Mariana ignoró la pregunta.

—El señor Revere nos contó que cuatro días antes, en un lugar llamado Lexington Green, de Massachussetts, el rey había ordenado a sus tropas que dispersaran a la gente. —Mariana, adoptando una pose teatral, blandió un sable imaginario y declamó—: ¡Deponed las armas, malditos rebeldes, o sois hombres muertos! —Alzó aún más la voz y, con tono dramático, exclamó—: ¡Dispersaos, villanos, rebeldes! —Acto seguido abandonó la pose teatral—. Luego sonó el primer disparo, y en la refriega murieron ocho hombres, y otros diez resultaron heridos.

»De allí marcharon a Concord, donde tuvieron menos suerte; hombres y mujeres los esperaban encaramados a los tejados de casas y graneros, detrás de ventanas, paredes, árboles y piedras. Los echamos de la ciudad. Esa vez ganamos nosotros.

—Cierto —asintió Tonneman, muy serio.

—En mayo nuestro general Benedict Arnold tomó el fuerte Ticonderoga... cerca del lago Champlain.

—Sé dónde está.

—En junio se libró una batalla en Breed's Hill, Massachussetts; las de Lexington y Concord fueron pan comido comparadas con aquélla. El general Washington me comentó que era la primera batalla significativa para la revolución.

—¿Te lo dijo a ti?

—Bueno... a mí y más gente. Pronunció un discurso ante un grupo de los nuestros, ya me entiende.

—Sí, comprendo.

Tonneman reprimió la risa ante el fervor con que hablaba Mariana, puesto que no deseaba ofenderla.

—El ejército regular inglés sometió a los nuestros a un duro bombardeo, pero lograron resistir. ¡Dios, tenían que hacerlo! No les quedaba demasiada munición; tan sólo quince balas de mosquete por hombre. Y yo pregunto; ¿es así como se hace la guerra? ¿Sabe qué dijeron a nuestros hombres? Pues que no dispararan hasta que tuvieran al enemigo enfrente. Y yo digo, en medio del humo de los cañones, las bombas de mortero y las balas de los mosquetes, uno está de suerte si consigue distinguir algo a menos de un palmo de la nariz. Además, el enemigo aprovecha cualquier oportunidad para volarte la tapa de los sesos. Si lo que tienes delante lleva un abrigo rojo y se mueve, dispara sin temor. Ésa es mi opinión.

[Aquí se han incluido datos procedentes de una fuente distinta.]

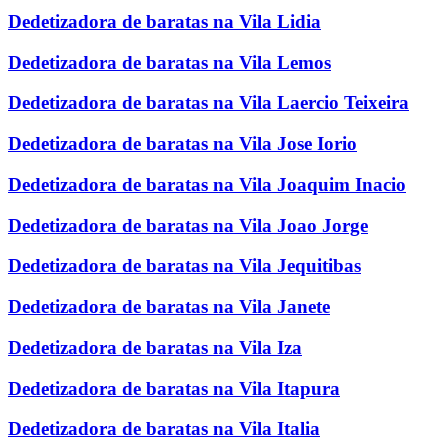
Dedetizadora de baratas na Vila Lidia
Dedetizadora de baratas na Vila Lemos
Dedetizadora de baratas na Vila Laercio Teixeira
Dedetizadora de baratas na Vila Jose Iorio
Dedetizadora de baratas na Vila Joaquim Inacio
Dedetizadora de baratas na Vila Joao Jorge
Dedetizadora de baratas na Vila Jequitibas
Dedetizadora de baratas na Vila Janete
Dedetizadora de baratas na Vila Iza
Dedetizadora de baratas na Vila Itapura
Dedetizadora de baratas na Vila Italia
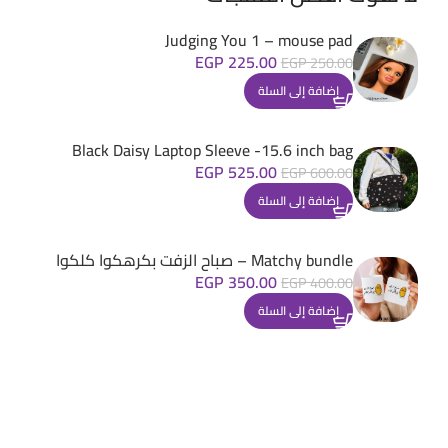
Judging You 1 – mouse pad
EGP
225.00
EGP
250.00
إضافة إلى السلة
Black Daisy Laptop Sleeve -15.6 inch bag
EGP
525.00
EGP
600.00
إضافة إلى السلة
Matchy bundle – صباح الزفت بكرهكوا كلكوا
EGP
350.00
EGP
400.00
إضافة إلى السلة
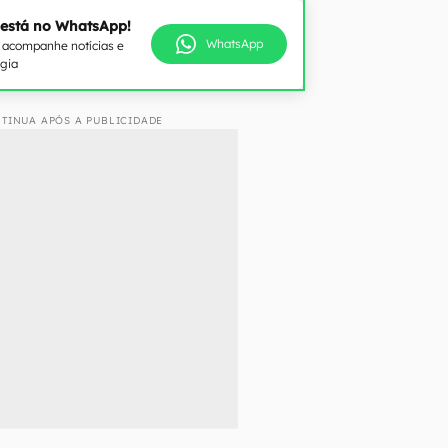
 está no WhatsApp!
WhatsApp
e acompanhe notícias e
ogia
TINUA APÓS A PUBLICIDADE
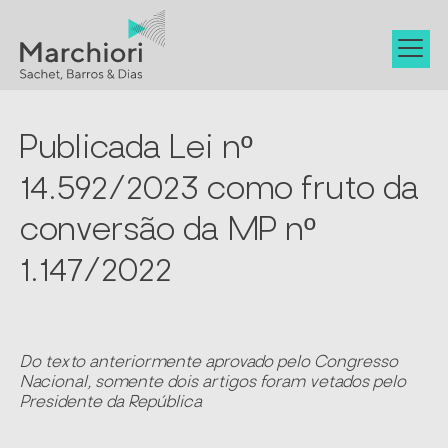
Publicada Lei nº
14.592/2023 como fruto da
conversão da MP nº
1.147/2022
Do texto anteriormente aprovado pelo Congresso
Nacional, somente dois artigos foram vetados pelo
Presidente da República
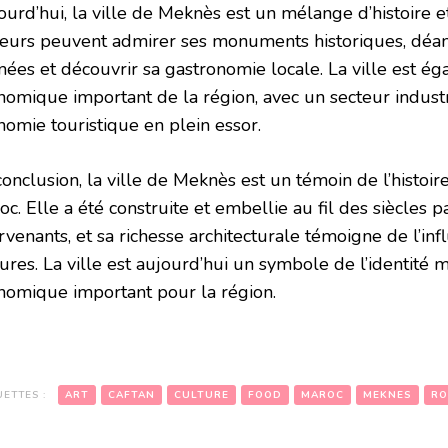
ourd’hui, la ville de Meknès est un mélange d’histoire 
iteurs peuvent admirer ses monuments historiques, déa
mées et découvrir sa gastronomie locale. La ville est é
nomique important de la région, avec un secteur indust
nomie touristique en plein essor.
conclusion, la ville de Meknès est un témoin de l’histoi
oc. Elle a été construite et embellie au fil des siècles
rvenants, et sa richesse architecturale témoigne de l’in
ures. La ville est aujourd’hui un symbole de l’identité 
nomique important pour la région.
UETTES :
ART
CAFTAN
CULTURE
FOOD
MAROC
MEKNES
RO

Después de oír estas exaltadas palabras, a Tonneman se le quitaron las ganas de reír. Ese discurso cargado de ira le estremeció.

—Nos retiramos de Breed's Hill a Bunker Hill. Hubo una carnicería. Más de cuatrocientos hombres murieron o resultaron heridos. Los ingleses también tuvieron numerosas bajas. De todos modos, no esperaban que reaccionáramos como lo hicimos.